In People v. Brooks (1977), 54 Ill. App.3d 963, 369 N.E.2d 1353, the trial court advised defendant of his right to petition the trial court for leave to withdraw his guilty plea and added that defendant could also appeal the question of the sentence. Later the trial court, at defendant's request, appointed a public defender to represent him on appeal and told defendant that he did not have to file the notice of appeal himself and to direct all further inquiries to the public defender's office.

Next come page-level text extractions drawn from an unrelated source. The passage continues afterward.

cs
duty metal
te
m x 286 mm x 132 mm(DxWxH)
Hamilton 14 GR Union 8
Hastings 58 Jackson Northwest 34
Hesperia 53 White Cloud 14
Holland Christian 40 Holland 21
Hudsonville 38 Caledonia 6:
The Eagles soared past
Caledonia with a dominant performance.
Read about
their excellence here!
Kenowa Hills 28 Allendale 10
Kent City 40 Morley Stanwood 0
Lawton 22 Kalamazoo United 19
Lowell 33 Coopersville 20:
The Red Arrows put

In refusing to dismiss the appeal for failure to move to withdraw defendant's guilty plea, the reviewing court concluded that the trial court's directions were at best ambiguous; that defendant was then left with the impression that he could also appeal his sentence without first filing a motion to withdraw his guilty plea; and that this was reinforced when the trial court informed defendant that the public defender would file the notice of appeal, despite the fact no motion to vacate the guilty plea had been filed. Therefore, the reviewing court held that it would review the merits of the appeal.

• 1 From the colloquy quoted from the case before us it is apparent that the same type of confusion as in Brooks arose here as to the proper procedure to be followed. Therefore, we will not dismiss the appeal and will proceed to consider the issue raised by the defendants.

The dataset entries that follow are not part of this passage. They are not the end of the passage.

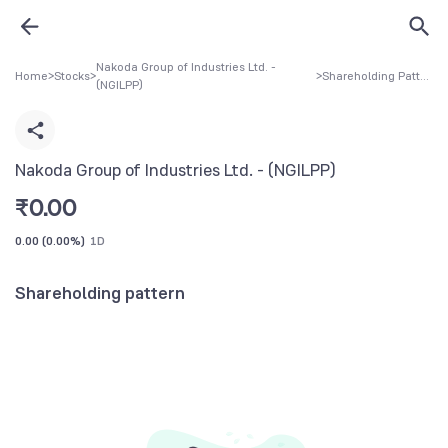
Nakoda Group of Industries Ltd. -
Home
>
Stocks
>
>
Shareholding Pattern
(NGILPP)
Nakoda Group of Industries Ltd. - (NGILPP)
₹
0.00
0.00
(
0.00%
)
1D
Shareholding pattern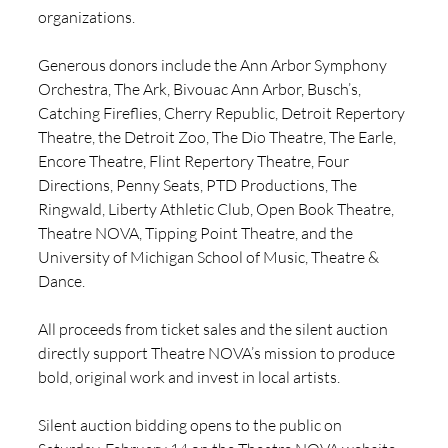
organizations. 
Generous donors include the Ann Arbor Symphony 
Orchestra, The Ark, Bivouac Ann Arbor, Busch’s, 
Catching Fireflies, Cherry Republic, Detroit Repertory 
Theatre, the Detroit Zoo, The Dio Theatre, The Earle, 
Encore Theatre, Flint Repertory Theatre, Four 
Directions, Penny Seats, PTD Productions, The 
Ringwald, Liberty Athletic Club, Open Book Theatre, 
Theatre NOVA, Tipping Point Theatre, and the 
University of Michigan School of Music, Theatre & 
Dance.
All proceeds from ticket sales and the silent auction 
directly support Theatre NOVA’s mission to produce 
bold, original work and invest in local artists. 
Silent auction bidding opens to the public on 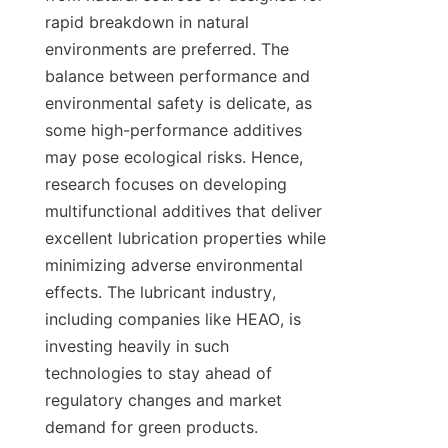
rapid breakdown in natural 
environments are preferred. The 
balance between performance and 
environmental safety is delicate, as 
some high-performance additives 
may pose ecological risks. Hence, 
research focuses on developing 
multifunctional additives that deliver 
excellent lubrication properties while 
minimizing adverse environmental 
effects. The lubricant industry, 
including companies like HEAO, is 
investing heavily in such 
technologies to stay ahead of 
regulatory changes and market 
demand for green products.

• 2 While reviewing courts> have the power under Supreme Court Rule 615(b)(4) (Ill. Rev. Stat. 1975, ch. 110A, par. 615(b)(4)) to reduce sentences imposed by trial courts>, a sentence should not be altered on appeal absent an abuse of discretion. (People v. Perruquet (1977), 68 Ill.2d 149, 368 N.E.2d 882.) Defendants contend that the trial court abused its discretion when it modified the sentences imposed from three to six years to three to nine years imprisonment as it failed to adhere as close as possible to the original sentence it had intended. The defendants suggest the trial court could have done so by decreasing the minimum sentence by one year rather than by increasing the maximum by three years. It is clear from the record however, that the trial court intended to impose three year minimum sentences on defendants and therefore adjusted the maximum sentences accordingly. Given the previous records of the defendants, the sentences imposed were not an abuse of discretion.

Therefore, the judgment of the circuit court of Lake County is affirmed.

Affirmed.

SEIDENFELD and RECHENMACHER, JJ., concur.